### PROMPT:
Of all the lines below, output only those starting at the one with "chords will be" and ending at the one with "Sibelius version, but", both ends included, exactly as written.

Collected data:
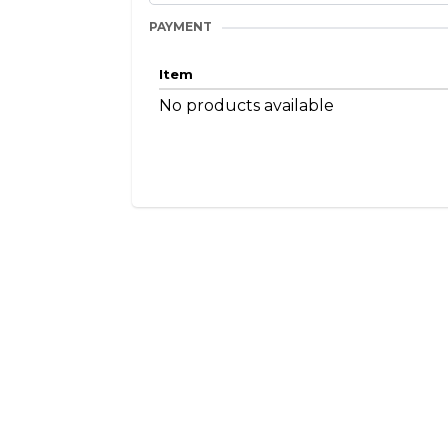
PAYMENT
Item
No products available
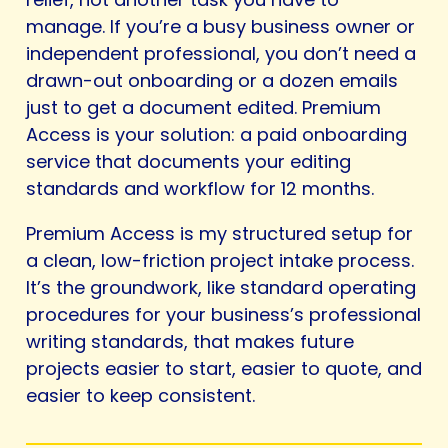
manage. If you’re a busy business owner or
independent professional, you don’t need a
drawn-out onboarding or a dozen emails
just to get a document edited. Premium
Access is your solution: a paid onboarding
service that documents your editing
standards and workflow for 12 months.
Premium Access is my structured setup for
a clean, low-friction project intake process.
It’s the groundwork, like standard operating
procedures for your business’s professional
writing standards, that makes future
projects easier to start, easier to quote, and
easier to keep consistent.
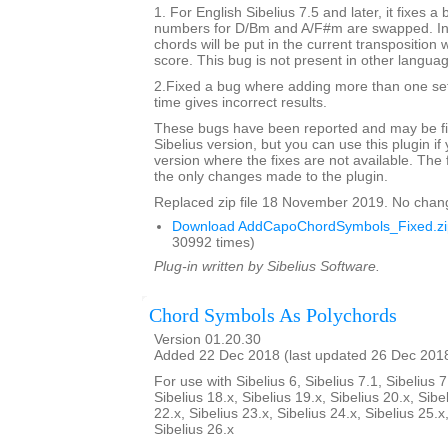
1. For English Sibelius 7.5 and later, it fixes a
numbers for D/Bm and A/F#m are swapped. In 
chords will be put in the current transposition
score. This bug is not present in other langua
2.Fixed a bug where adding more than one set
time gives incorrect results.
These bugs have been reported and may be fix
Sibelius version, but you can use this plugin if
version where the fixes are not available. The 
the only changes made to the plugin.
Replaced zip file 18 November 2019. No chan
Download AddCapoChordSymbols_Fixed.zi
30992 times)
Plug-in written by Sibelius Software.
Chord Symbols As Polychords
Version 01.20.30
Added 22 Dec 2018 (last updated 26 Dec 201
For use with Sibelius 6, Sibelius 7.1, Sibelius 7
Sibelius 18.x, Sibelius 19.x, Sibelius 20.x, Sibe
22.x, Sibelius 23.x, Sibelius 24.x, Sibelius 25.x
Sibelius 26.x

### SOLVED PROBLEM:
chords will be put in the current transposition
score. This bug is not present in other langua
2.Fixed a bug where adding more than one set
time gives incorrect results.
These bugs have been reported and may be fix
Sibelius version, but you can use this plugin if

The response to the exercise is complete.